The slump was slightly cushioned by a fall in the pound as Brexit fears also weighed on trading, but overall sentiment was still dire enough to be felt across the continent.
Airline, travel and retail stocks took the largest hits, as they swallowed the impact of Tier 4 restrictions, supply chain concerns and travel bans.
The FTSE 100 closed 112.86 points lower at 6,416.32 at the end of trading on Monday.
David Madden, market analyst at CMC Markets UK, said: “Health woes are back at the forefront of traders’ minds as the new strain of Covid-19 that is doing the rounds in the UK has brought about tougher restrictions.
“It is bad enough that large portions of Britain will have to deal with harsher restrictions because of the fear surrounding the fast spreading strain of the coronavirus, but now many countries are distancing themselves from the UK.
“The isolation treatment the UK is receiving has rocked market confidence all over Europe.
“Seeing as the new strain of Covid-19 is at the root of this problem, there are fears that other countries might have already been infected too.”
Sterling tumbled as Boris Johnson said he will not give in to demands to extend the Brexit transition period despite the pandemic heightening disruption at UK ports.
The pound decreased by 0.42% versus the US dollar at 1.334 and was down 0.45% against the euro at 1.091.
Elsewhere in Europe, the other major markets were all dragged lower by the broad downturn in sentiment despite EU regulators approving the Pfizer-BioNTech vaccine.
The German Dax was 2.82% lower and the French Cac moved 2.43% lower.
Across the Atlantic, the Dow Jones also opened in the red as the health crisis overshadowed the agreement by US lawmakers for their 900 billion dollar relief package.
In company news, Sports Direct-owner Frasers Group saw shares slump as it became the first retailer to warn that new Tier 4 measures have caused it to scrap its most recent outlook guidance.
Shares in the company fell 49.4p to 425.6p after it said publicised guidance of a 20% to 30% boost in profits this year is unlikely to be achieved.
Metro Bank soared in value after the challenger bank sold a mortgage book to NatWest Group for £3.1 billion.
It closed 26.5p higher at 141.3p following its confirmation of the disposal.

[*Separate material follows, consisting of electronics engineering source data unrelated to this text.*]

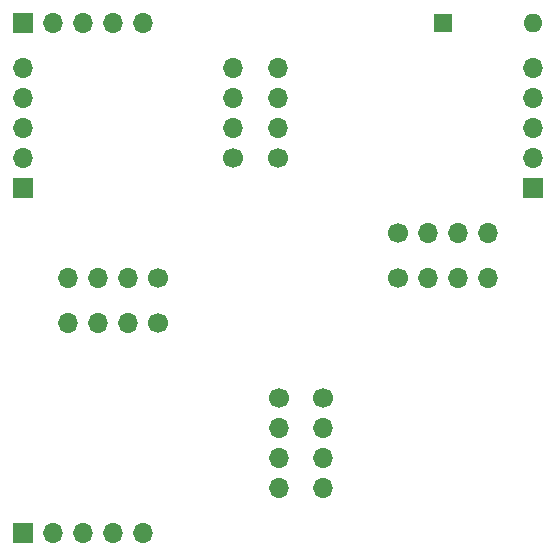
<source format=gts>
G04 #@! TF.GenerationSoftware,KiCad,Pcbnew,7.0.7*
G04 #@! TF.CreationDate,2024-02-28T11:49:36+01:00*
G04 #@! TF.ProjectId,bottom_test,626f7474-6f6d-45f7-9465-73742e6b6963,rev?*
G04 #@! TF.SameCoordinates,Original*
G04 #@! TF.FileFunction,Soldermask,Top*
G04 #@! TF.FilePolarity,Negative*
%FSLAX46Y46*%
G04 Gerber Fmt 4.6, Leading zero omitted, Abs format (unit mm)*
G04 Created by KiCad (PCBNEW 7.0.7) date 2024-02-28 11:49:36*
%MOMM*%
%LPD*%
G01*
G04 APERTURE LIST*
%ADD10C,1.700000*%
%ADD11O,1.700000X1.700000*%
%ADD12R,1.700000X1.700000*%
%ADD13R,1.600000X1.600000*%
%ADD14O,1.600000X1.600000*%
G04 APERTURE END LIST*
D10*
X52070000Y-41900000D03*
D11*
X52070000Y-39360000D03*
X52070000Y-36820000D03*
X52070000Y-34280000D03*
D12*
X30480000Y-44450000D03*
D11*
X30480000Y-41910000D03*
X30480000Y-39370000D03*
X30480000Y-36830000D03*
X30480000Y-34290000D03*
D10*
X41910000Y-55880000D03*
D11*
X39370000Y-55880000D03*
X36830000Y-55880000D03*
X34290000Y-55880000D03*
D12*
X30480000Y-73660000D03*
D11*
X33020000Y-73660000D03*
X35560000Y-73660000D03*
X38100000Y-73660000D03*
X40640000Y-73660000D03*
D13*
X66040000Y-30480000D03*
D14*
X73660000Y-30480000D03*
D12*
X30480000Y-30480000D03*
D11*
X33020000Y-30480000D03*
X35560000Y-30480000D03*
X38100000Y-30480000D03*
X40640000Y-30480000D03*
D10*
X55880000Y-62230000D03*
D11*
X55880000Y-64770000D03*
X55880000Y-67310000D03*
X55880000Y-69850000D03*
D10*
X52146700Y-62230000D03*
D11*
X52146700Y-64770000D03*
X52146700Y-67310000D03*
X52146700Y-69850000D03*
D12*
X73660000Y-44450000D03*
D11*
X73660000Y-41910000D03*
X73660000Y-39370000D03*
X73660000Y-36830000D03*
X73660000Y-34290000D03*
D10*
X62230000Y-52070000D03*
D11*
X64770000Y-52070000D03*
X67310000Y-52070000D03*
X69850000Y-52070000D03*
D10*
X48260000Y-41900000D03*
D11*
X48260000Y-39360000D03*
X48260000Y-36820000D03*
X48260000Y-34280000D03*
D10*
X41910000Y-52070000D03*
D11*
X39370000Y-52070000D03*
X36830000Y-52070000D03*
X34290000Y-52070000D03*
D10*
X62230000Y-48260000D03*
D11*
X64770000Y-48260000D03*
X67310000Y-48260000D03*
X69850000Y-48260000D03*
M02*

</source>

Online rail ticket site Trainline saw shares plunge as the health crisis wrecked Christmas travel plans, with the Transport Secretary later saying that travellers with cancelled train journeys would be owed refunds. Shares moved 49 lower to 417.8p.

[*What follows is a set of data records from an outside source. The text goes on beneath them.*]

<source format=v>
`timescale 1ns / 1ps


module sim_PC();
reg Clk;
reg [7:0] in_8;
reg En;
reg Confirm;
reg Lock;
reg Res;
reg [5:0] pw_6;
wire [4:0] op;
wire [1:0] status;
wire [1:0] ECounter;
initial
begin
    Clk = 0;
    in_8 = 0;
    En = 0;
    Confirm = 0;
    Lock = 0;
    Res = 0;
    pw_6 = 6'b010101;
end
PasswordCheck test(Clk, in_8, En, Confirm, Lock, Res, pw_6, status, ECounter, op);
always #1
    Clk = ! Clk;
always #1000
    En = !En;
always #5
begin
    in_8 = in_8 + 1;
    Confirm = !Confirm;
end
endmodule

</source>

The price of oil was lower as concerns ratcheted that heightened travel restrictions will hurt demand once again.
The price of a barrel of Brent crude oil decreased by 0.12% to 49.99 US dollars.

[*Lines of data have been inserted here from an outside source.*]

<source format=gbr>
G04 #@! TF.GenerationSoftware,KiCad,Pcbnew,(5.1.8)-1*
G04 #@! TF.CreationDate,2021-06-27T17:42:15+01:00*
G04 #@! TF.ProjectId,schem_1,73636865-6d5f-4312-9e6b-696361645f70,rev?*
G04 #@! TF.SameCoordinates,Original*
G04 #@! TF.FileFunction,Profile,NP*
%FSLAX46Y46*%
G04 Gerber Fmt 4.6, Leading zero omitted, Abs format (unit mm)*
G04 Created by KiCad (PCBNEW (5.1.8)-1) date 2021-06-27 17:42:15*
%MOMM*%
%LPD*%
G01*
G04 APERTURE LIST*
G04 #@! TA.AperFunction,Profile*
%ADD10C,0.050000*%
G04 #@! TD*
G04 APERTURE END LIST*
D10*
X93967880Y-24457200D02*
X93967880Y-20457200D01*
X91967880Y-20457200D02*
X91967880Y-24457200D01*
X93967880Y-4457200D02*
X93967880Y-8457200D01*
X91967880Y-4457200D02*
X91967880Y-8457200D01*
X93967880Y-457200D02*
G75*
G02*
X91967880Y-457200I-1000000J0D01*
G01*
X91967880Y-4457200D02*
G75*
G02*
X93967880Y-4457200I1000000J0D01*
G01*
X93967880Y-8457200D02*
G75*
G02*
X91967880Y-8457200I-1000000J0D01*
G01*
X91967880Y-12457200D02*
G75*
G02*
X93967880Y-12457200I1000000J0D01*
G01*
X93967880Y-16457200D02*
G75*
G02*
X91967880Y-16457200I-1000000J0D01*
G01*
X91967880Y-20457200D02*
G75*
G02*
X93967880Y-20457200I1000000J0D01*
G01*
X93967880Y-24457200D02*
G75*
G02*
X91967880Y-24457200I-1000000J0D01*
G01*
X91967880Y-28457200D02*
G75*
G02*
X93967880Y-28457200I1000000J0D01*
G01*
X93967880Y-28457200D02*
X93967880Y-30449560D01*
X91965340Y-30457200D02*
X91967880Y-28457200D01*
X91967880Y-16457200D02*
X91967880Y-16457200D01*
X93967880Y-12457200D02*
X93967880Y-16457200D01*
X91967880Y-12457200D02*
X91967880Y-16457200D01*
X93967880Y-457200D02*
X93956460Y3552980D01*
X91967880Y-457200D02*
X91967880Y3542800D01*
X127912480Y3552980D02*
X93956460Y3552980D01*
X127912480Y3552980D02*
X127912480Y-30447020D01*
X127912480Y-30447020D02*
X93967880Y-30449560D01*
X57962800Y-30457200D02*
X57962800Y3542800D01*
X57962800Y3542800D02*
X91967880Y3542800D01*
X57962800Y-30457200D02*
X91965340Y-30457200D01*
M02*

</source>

The biggest risers on the FTSE 100 were Ocado, up 123p at 2,332p, Fresnillo, down 26p at 1,165.5p, Just Eat Takeaway, down 150p at 8,120p, and Reckitt Benckiser, up 78p at 6,532p.
The biggest fallers on the FTSE 100 were IAG, down 12p at 143.9p, Royal Dutch Shell B, down 76p at 1,265p, Royal Dutch Shell A, down 69p at 1,312p, and BP, down 13p at 258.05p.